INSTRUCTIONS FOR THE TASK: Copy out all of the lines below verbatim, omitting the pictures.

TASK DATA:
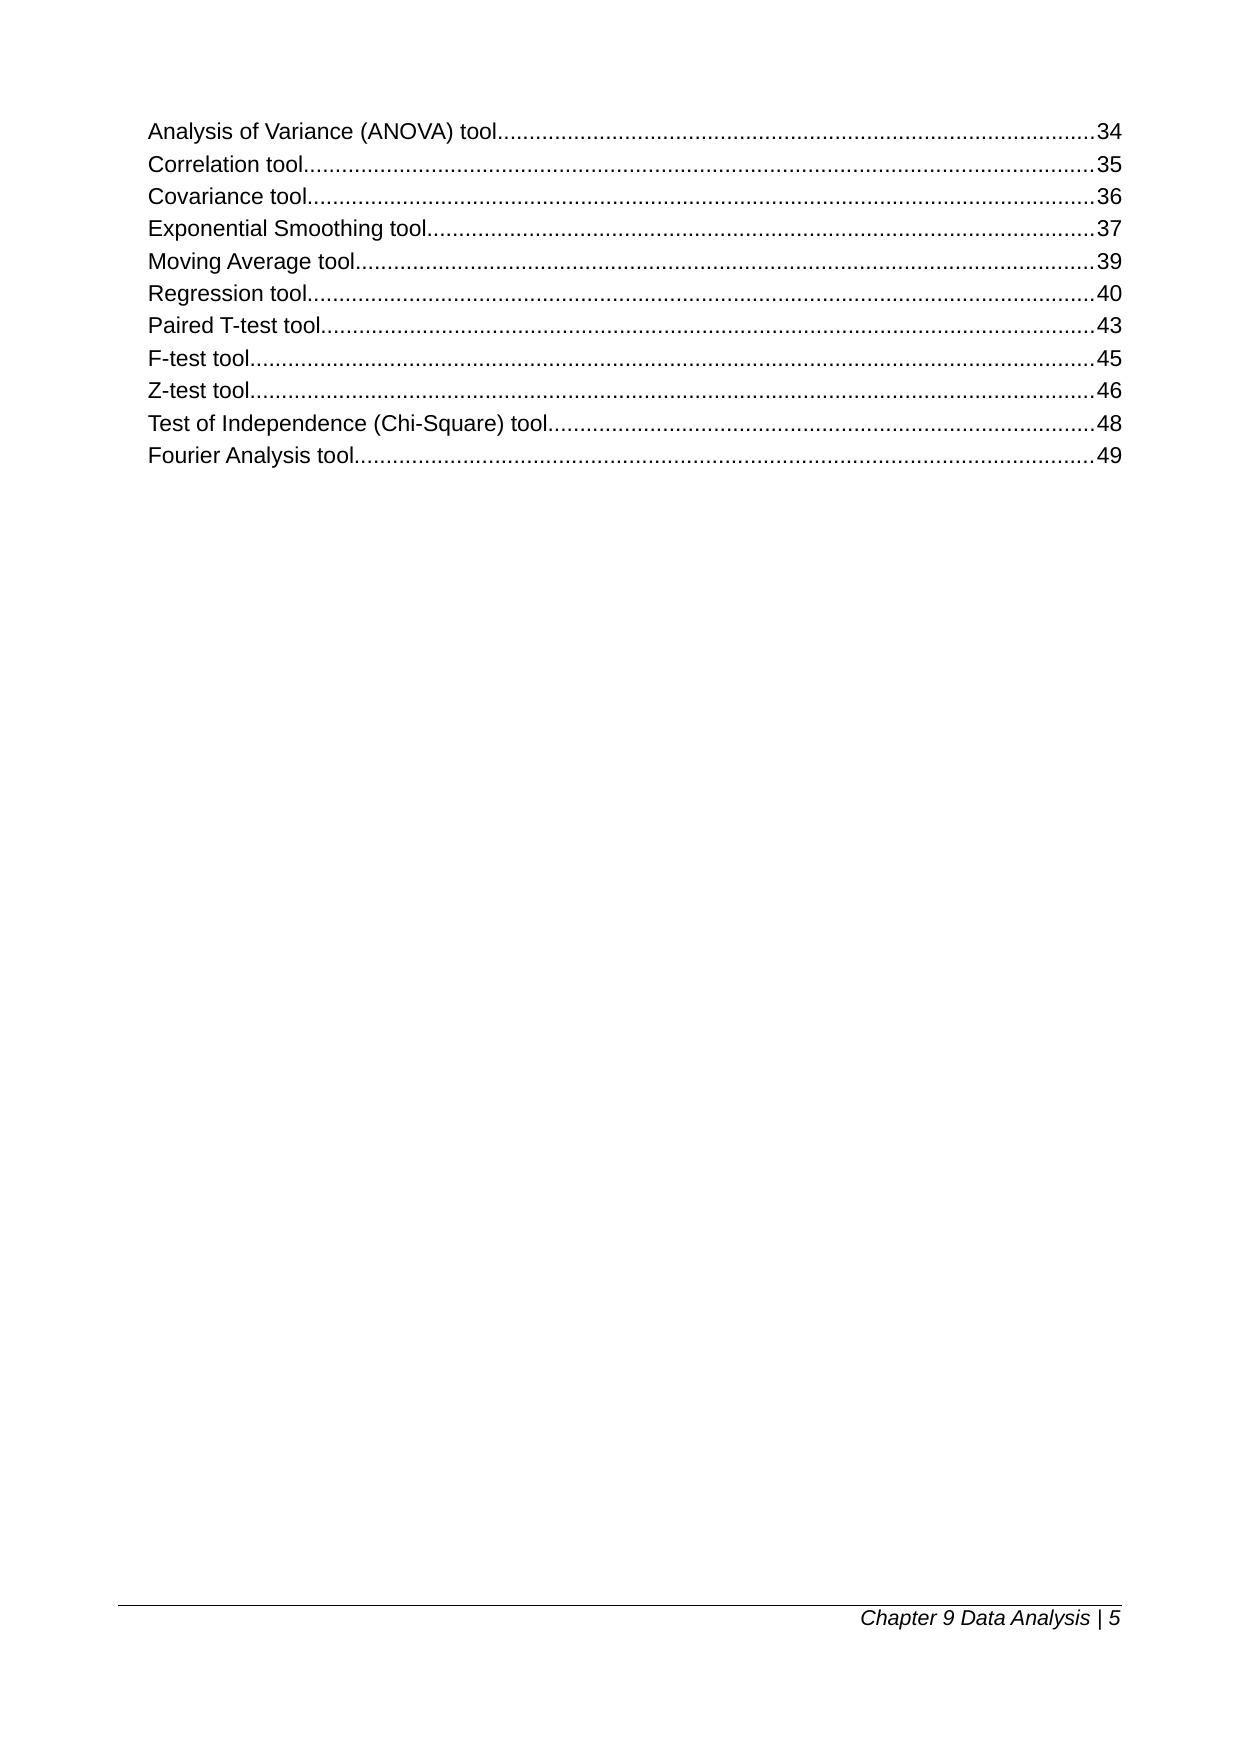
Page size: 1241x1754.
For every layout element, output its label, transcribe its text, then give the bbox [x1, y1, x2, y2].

text Paired T-test tool 43 [148, 312, 1122, 339]
text Correlation tool 35 [148, 151, 1122, 177]
text Test of Independence (Chi-Square) tool 48 [148, 410, 1122, 436]
text Analysis of Variance (ANOVA) tool 34 [148, 118, 1122, 144]
text F-test tool 45 [148, 345, 1122, 371]
text Moving Average tool 39 [148, 248, 1122, 274]
text Regression tool 40 [148, 280, 1122, 306]
text Covariance tool 36 [148, 183, 1122, 209]
text Exponential Smoothing tool 37 [148, 215, 1122, 242]
text Z-test tool 46 [148, 377, 1122, 404]
text Fourier Analysis tool 49 [148, 442, 1122, 468]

RESULT FOR THIS TASK:
Page size: 1241x1754.
For every layout element, output its label, transcribe its text, then give the bbox [x1, y1, x2, y2].

text Paired T-test tool 43 [148, 312, 1122, 339]
text Correlation tool 35 [148, 151, 1122, 177]
text Test of Independence (Chi-Square) tool 48 [148, 410, 1122, 436]
text Analysis of Variance (ANOVA) tool 34 [148, 118, 1122, 144]
text F-test tool 45 [148, 345, 1122, 371]
text Moving Average tool 39 [148, 248, 1122, 274]
text Regression tool 40 [148, 280, 1122, 306]
text Covariance tool 36 [148, 183, 1122, 209]
text Exponential Smoothing tool 37 [148, 215, 1122, 242]
text Z-test tool 46 [148, 377, 1122, 404]
text Fourier Analysis tool 49 [148, 442, 1122, 468]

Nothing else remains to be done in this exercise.